Picked up what I believed to be the best all-in-one disc unit I could afford after demoing dozens.  I wasn't disappointed, either.  After nearly 30 years of unrewarding digital playback, my new deck was actually musical.  Natural, even.  And it imaged!  It even played SACD, DVD-A and all the video formats, too.  An elegant bit of engineering.  Then my table got back from refurb.

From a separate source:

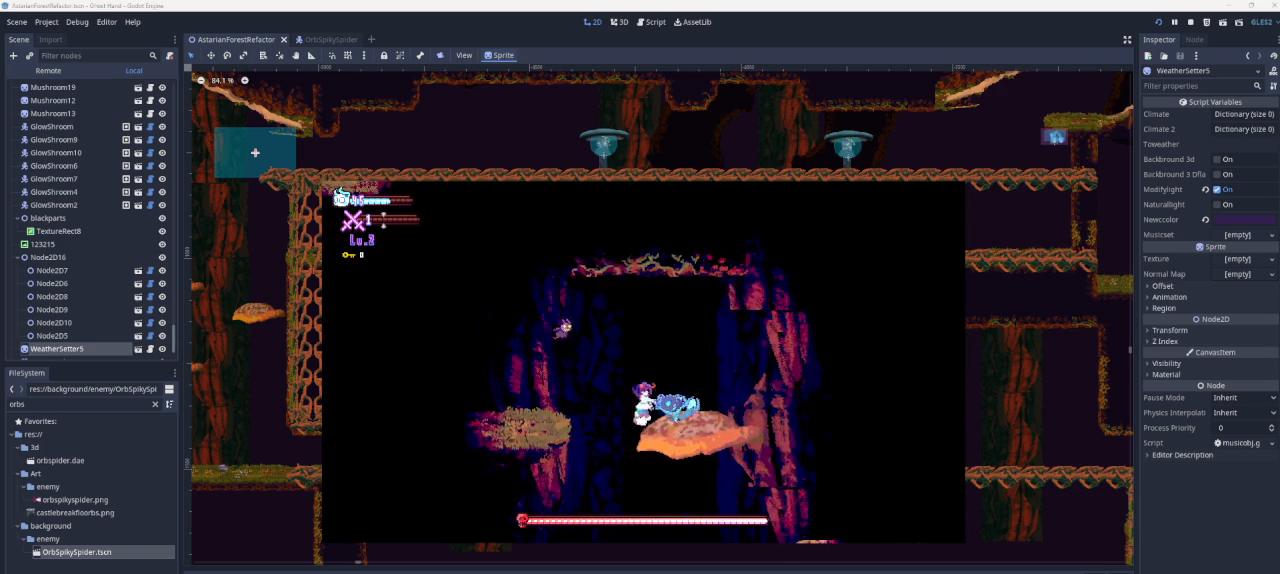
{"buttons": ["CROSS"], "left_stick": "right", "right_stick": "center", "events": [[100, "left_stick", "right"], [367, "CROSS", "down"]]}
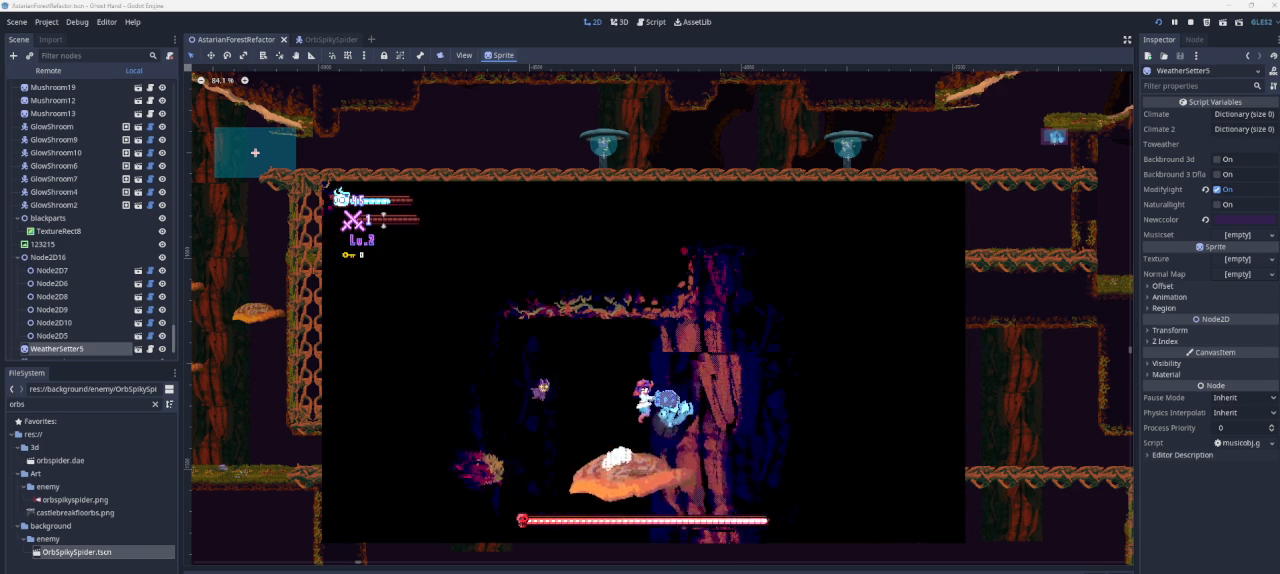
{"buttons": [], "left_stick": "down-right", "right_stick": "center", "events": [[167, "CROSS", "up"], [333, "left_stick", "down-right"]]}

Time to do the A-B.  Plenty of material for it in both analog and digital, with digital being vastly improved through HD downloads.  Repeated the exercise with just about every new release that has piqued my interest since.  I can honestly say that digital has become much better, but I remain underwhelmed.  No matter what kind of digital source I use, the limitless soaring of the horns on Harry James' D2D Sheffield recordings, the wall of sound in the classic MFSL UHQRs like Crime of the Century, the definition in the Passport studio pressings, the genuineness and humor in the Zappa Barking Pumpkin first editions and the personal presence of Frank Sinatra shining through his first Reprise productions just aren't there.  

I can't give a more precise explanation of my view than that, and after much thought, I'm beginning to believe that's because it's ultimately not something that can be exactly defined.  Music is one of the most, if not the very most, concentrated forms of emotional communication.  Each of us has our own unique emotional mix and reaction set to stimulation of it.  That means there will simply not be a scientifically uniform consensus; it just isn't feasible.

If there is any kind of valid metric to be applied to the digital-vinyl conundrum at present, it might be in comparing the application of Edison's empirical science to that of Moore's Law.  The Edison principle now has 140 years of patient engineering evolution behind it.  Moore's Law posits a geometric progression and has been around for 52 years.  Its application to recorded music still hasn't managed to displace Edison despite far more accelerated development.  One day that may change, but that day isn't today.

Still in the end, it's all about what makes one happy.  We enjoy these kinds of musings because we're audiophiles.  Things that increase our understanding and stimulate our appreciation of music and musical reproduction make for happy listening!

Building my own components my digital system probably beats most vinyl systems.  But my vinyl system beats my digital system.  Happy Listening.